In the entries, find all lines that hold the word "into" and copy them.
-- SOURCE DATA follows --
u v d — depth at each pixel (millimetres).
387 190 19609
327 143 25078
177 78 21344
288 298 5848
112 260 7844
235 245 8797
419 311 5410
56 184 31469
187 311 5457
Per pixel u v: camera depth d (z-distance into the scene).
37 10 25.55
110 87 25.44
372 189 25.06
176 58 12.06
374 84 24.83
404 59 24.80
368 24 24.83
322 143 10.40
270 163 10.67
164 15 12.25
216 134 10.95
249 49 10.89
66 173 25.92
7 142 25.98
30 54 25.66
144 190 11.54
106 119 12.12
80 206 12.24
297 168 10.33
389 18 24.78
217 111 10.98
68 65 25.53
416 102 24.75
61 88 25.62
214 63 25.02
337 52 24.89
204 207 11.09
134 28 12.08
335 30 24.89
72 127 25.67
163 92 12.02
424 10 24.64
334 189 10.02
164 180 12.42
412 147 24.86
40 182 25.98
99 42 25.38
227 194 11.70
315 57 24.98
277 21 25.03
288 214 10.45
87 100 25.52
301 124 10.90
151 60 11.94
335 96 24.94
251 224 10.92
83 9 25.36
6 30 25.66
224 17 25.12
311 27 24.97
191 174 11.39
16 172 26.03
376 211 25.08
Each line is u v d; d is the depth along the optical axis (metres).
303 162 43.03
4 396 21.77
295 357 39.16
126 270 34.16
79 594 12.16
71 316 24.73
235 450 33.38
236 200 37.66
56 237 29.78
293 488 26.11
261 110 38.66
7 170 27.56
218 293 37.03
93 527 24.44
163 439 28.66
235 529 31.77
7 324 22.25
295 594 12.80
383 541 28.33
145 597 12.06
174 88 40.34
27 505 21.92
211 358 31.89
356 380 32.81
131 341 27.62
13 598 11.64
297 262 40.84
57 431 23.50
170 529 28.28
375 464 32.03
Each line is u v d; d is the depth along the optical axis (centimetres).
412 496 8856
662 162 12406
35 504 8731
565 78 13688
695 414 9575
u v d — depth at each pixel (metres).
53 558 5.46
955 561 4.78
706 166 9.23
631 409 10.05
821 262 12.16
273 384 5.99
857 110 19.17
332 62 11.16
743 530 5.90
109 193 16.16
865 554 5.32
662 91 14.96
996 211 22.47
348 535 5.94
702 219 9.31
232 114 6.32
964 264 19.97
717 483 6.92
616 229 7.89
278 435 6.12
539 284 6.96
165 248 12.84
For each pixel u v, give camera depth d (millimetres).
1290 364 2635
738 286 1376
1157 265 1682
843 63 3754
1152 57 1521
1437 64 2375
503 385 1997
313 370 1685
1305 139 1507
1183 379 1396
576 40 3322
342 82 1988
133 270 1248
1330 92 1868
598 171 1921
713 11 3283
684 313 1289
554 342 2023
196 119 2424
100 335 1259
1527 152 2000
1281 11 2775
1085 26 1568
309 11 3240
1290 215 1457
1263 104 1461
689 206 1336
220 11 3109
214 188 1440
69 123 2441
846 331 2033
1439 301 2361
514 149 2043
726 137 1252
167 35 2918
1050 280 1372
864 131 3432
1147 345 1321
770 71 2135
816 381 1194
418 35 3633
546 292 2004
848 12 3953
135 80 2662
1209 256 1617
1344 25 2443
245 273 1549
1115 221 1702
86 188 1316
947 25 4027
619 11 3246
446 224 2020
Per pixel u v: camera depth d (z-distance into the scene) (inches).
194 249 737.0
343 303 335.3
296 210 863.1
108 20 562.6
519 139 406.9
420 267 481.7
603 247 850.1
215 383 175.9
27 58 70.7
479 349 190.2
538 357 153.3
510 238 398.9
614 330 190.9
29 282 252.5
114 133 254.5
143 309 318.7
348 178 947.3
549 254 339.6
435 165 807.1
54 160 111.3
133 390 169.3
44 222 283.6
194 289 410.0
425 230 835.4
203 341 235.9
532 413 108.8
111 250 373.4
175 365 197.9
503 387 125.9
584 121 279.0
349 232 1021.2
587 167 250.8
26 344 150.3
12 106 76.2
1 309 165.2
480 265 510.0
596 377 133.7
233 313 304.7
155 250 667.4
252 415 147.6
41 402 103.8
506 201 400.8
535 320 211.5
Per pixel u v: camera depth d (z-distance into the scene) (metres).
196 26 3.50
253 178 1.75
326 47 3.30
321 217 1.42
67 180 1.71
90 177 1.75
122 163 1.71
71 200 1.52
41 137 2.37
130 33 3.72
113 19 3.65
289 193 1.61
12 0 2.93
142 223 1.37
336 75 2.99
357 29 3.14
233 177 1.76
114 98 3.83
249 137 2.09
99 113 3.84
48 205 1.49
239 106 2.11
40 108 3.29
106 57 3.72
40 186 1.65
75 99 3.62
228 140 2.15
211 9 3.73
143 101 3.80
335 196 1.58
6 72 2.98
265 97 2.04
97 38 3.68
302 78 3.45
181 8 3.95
-- SOURCE DATA concluded --
▸ WRITTEN SOLUTION
Per pixel u v: camera depth d (z-distance into the scene).
Per pixel u v: camera depth d (z-distance into the scene) (inches).
Per pixel u v: camera depth d (z-distance into the scene) (metres).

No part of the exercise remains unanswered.